Introduction

The Denodo Technologies product suite provides advanced functionalities for the time-based scheduling of jobs integrating data from disperse and heterogeneous sources that may be poorly structured.

Denodo Scheduler allows the scheduling and execution of data extraction and integration jobs, as defined on the different modules of the Denodo Platform. In combination with Denodo Scheduler, the modules of the Denodo Platform provide features such as the following:

  • Denodo Virtual DataPort. Scheduling any job that involves the collection of data from various dispersed and heterogeneous sources, combining such information and exporting it to different types of repositories. It can also be used to preload data regularly in the Virtual DataPort cache. See the Virtual DataPort Administration Guide for further information.
  • Denodo ITPilot. Periodic automation of Web data extraction and storage or time-based scheduling of Web automation jobs. See the ITPilot User Guide for further information.

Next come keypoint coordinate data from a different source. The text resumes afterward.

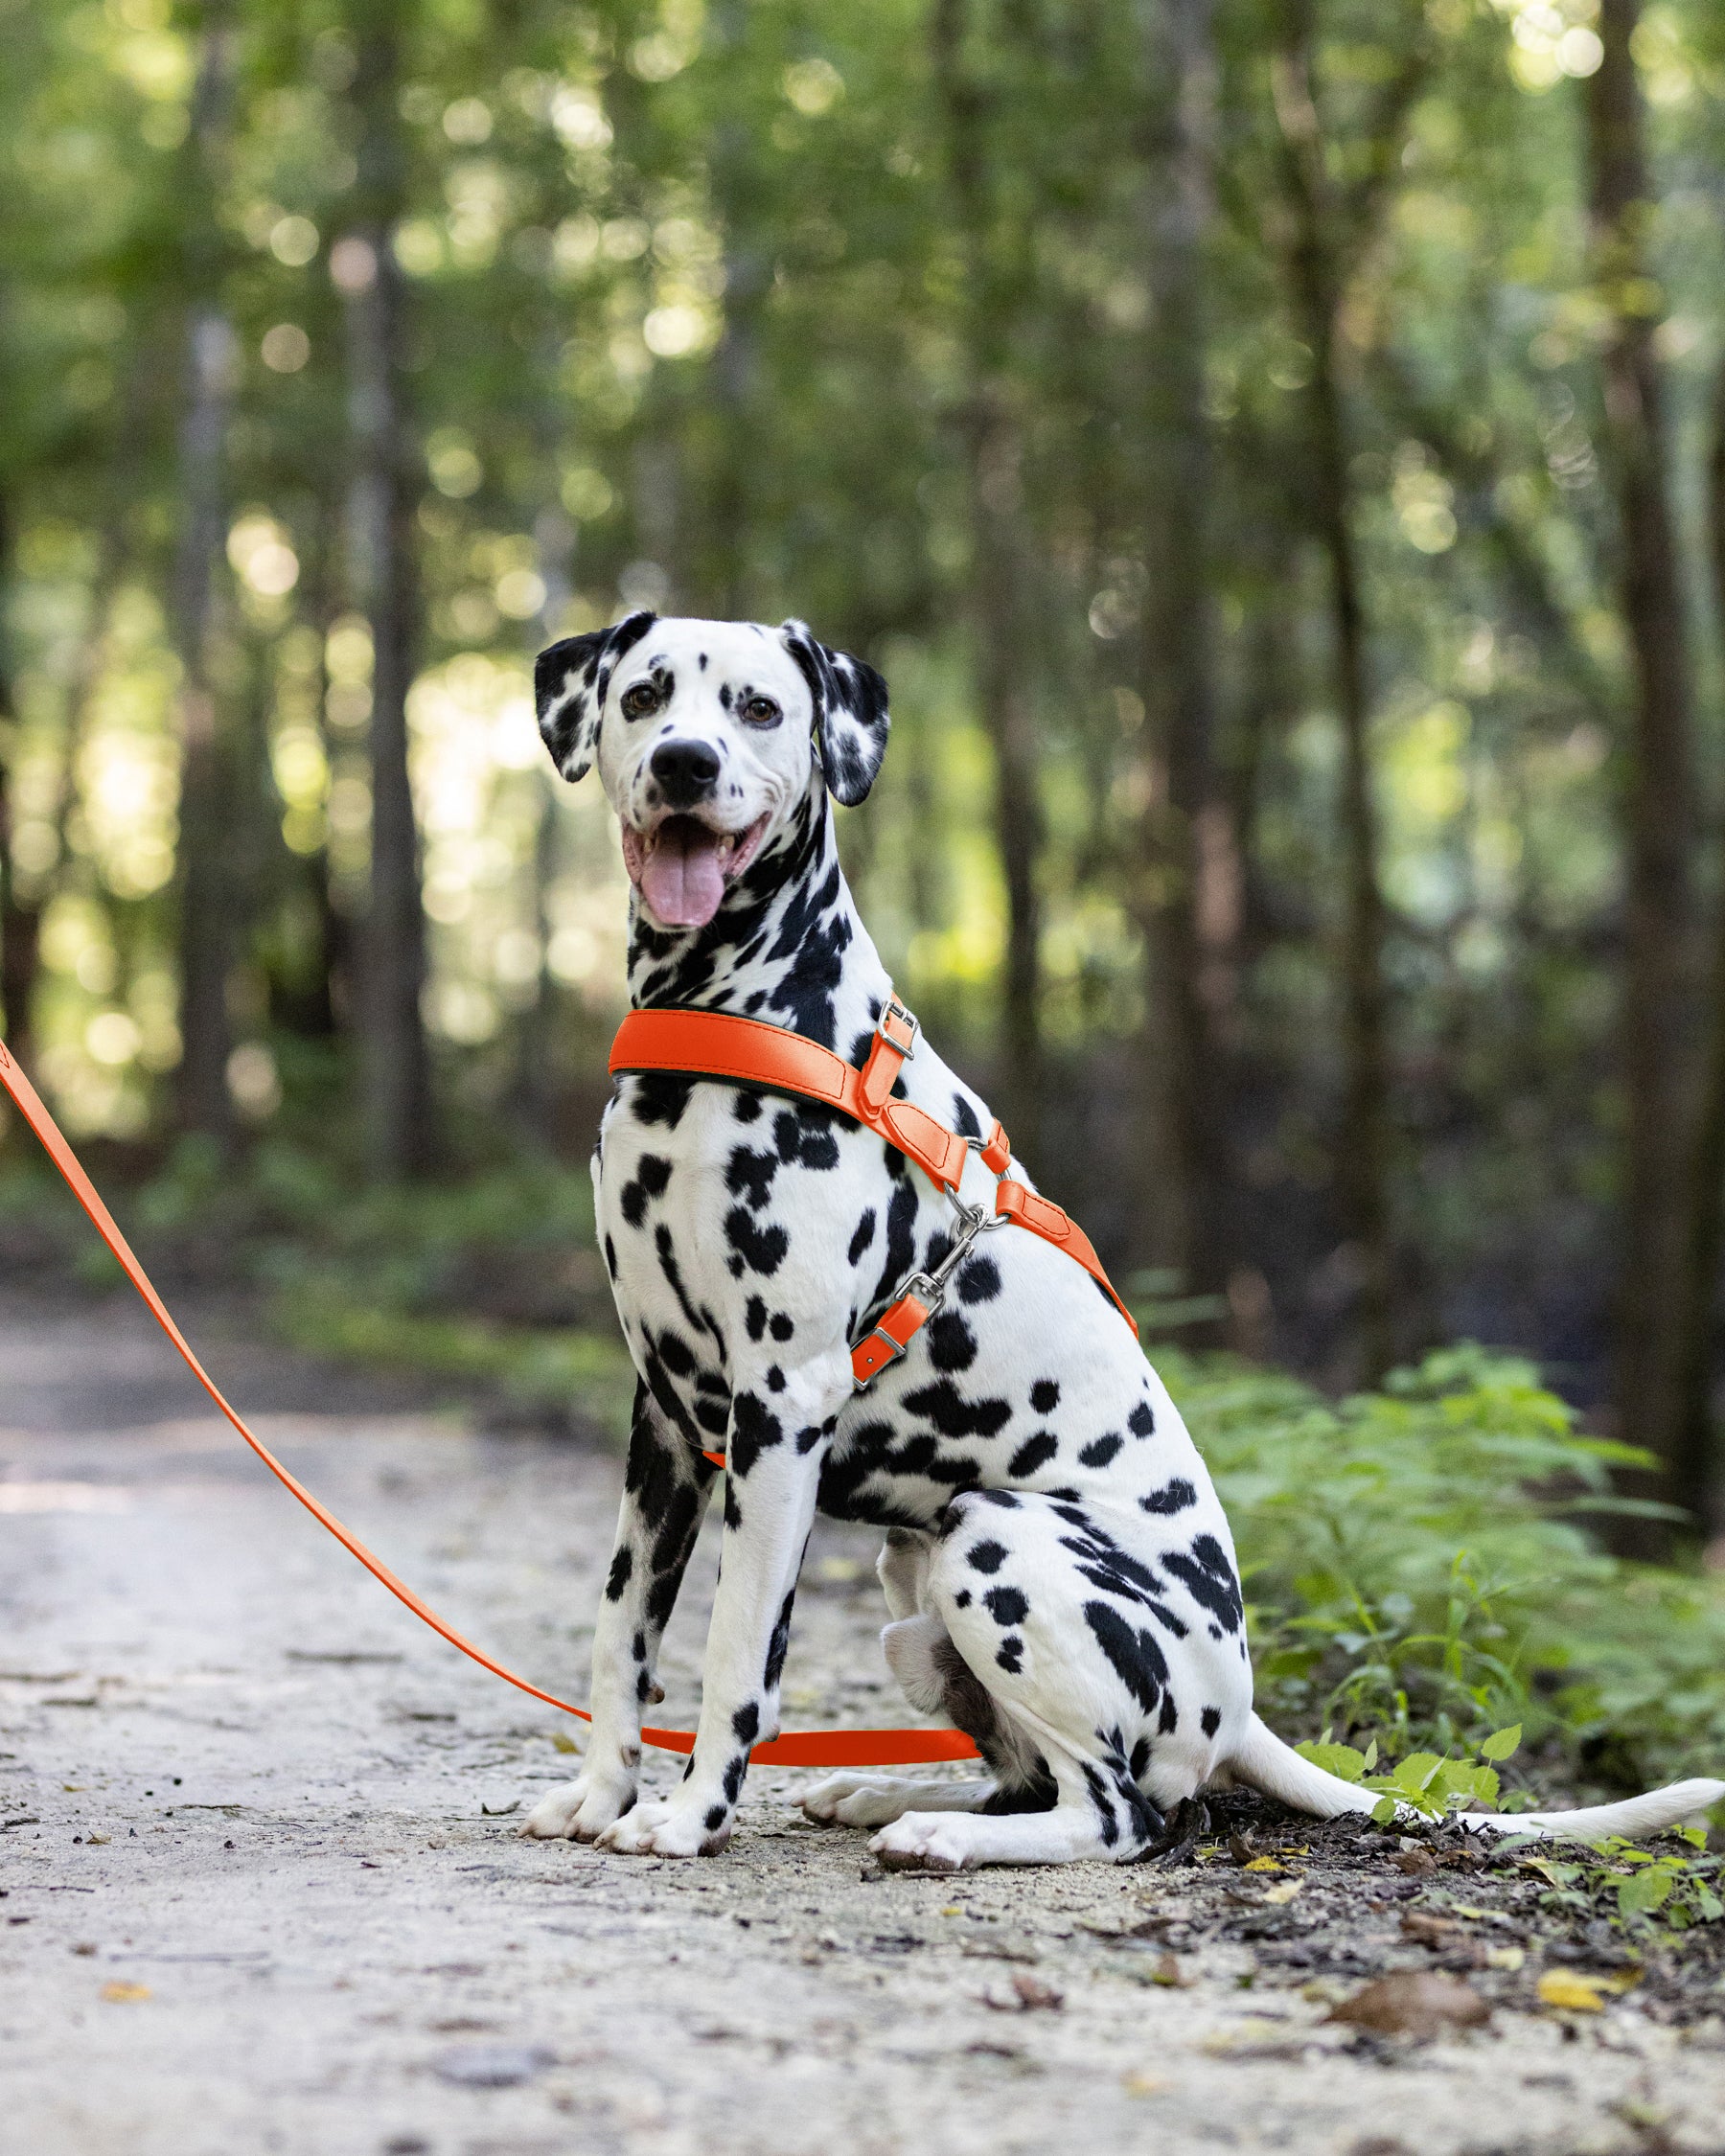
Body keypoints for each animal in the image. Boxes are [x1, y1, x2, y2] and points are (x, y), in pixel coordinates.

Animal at [519, 612, 1725, 1871]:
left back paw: (939, 1832)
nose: (684, 765)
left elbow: (735, 1653)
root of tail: (1240, 1709)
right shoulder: (665, 1417)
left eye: (757, 709)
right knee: (1025, 1779)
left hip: (995, 1541)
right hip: (915, 1581)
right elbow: (620, 1631)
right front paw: (599, 1794)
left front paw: (689, 1815)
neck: (729, 1019)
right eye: (646, 695)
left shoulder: (779, 1409)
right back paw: (893, 1795)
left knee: (1117, 1815)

The main features of Denodo Scheduler include:

  • Scheduling flexible batch jobs on the different components of the Denodo Platform: Virtual DataPort and/or ITPilot.
  • Generation of detailed reports on the outcome of job execution, including detailed information on errors. The reports can be sent by e-mail to the addresses that have been configured.
  • The results obtained by a job can be exported to a CSV file, a SQL file, a database, or to an index. It also allows for the inclusion of new exporters developed for specific purposes.
  • Support for data extraction of sources with limited query capabilities. For example, consider a Web service or a Web site that allows information to be obtained on a particular company based on their Tax ID. It is possible to define a job that obtains the different Tax IDs of a database server or CSV file and queries the Web service or the Web site using each of them.
  • Persistent jobs. If you restart the system while a job is being executed, the job can continue its execution from the last query that was successfully executed. In the previous example, if the complete job obtains information from 1000 companies and the system restarts after the first 200 queries, after the start of the system you can launch the execution of the job in the state in which it ended, continuing from query 201 instead of starting again from the first one.
  • Transparent retries in the event of failure.
  • Possibility of configuring a parallel execution of the different queries involved in the same job.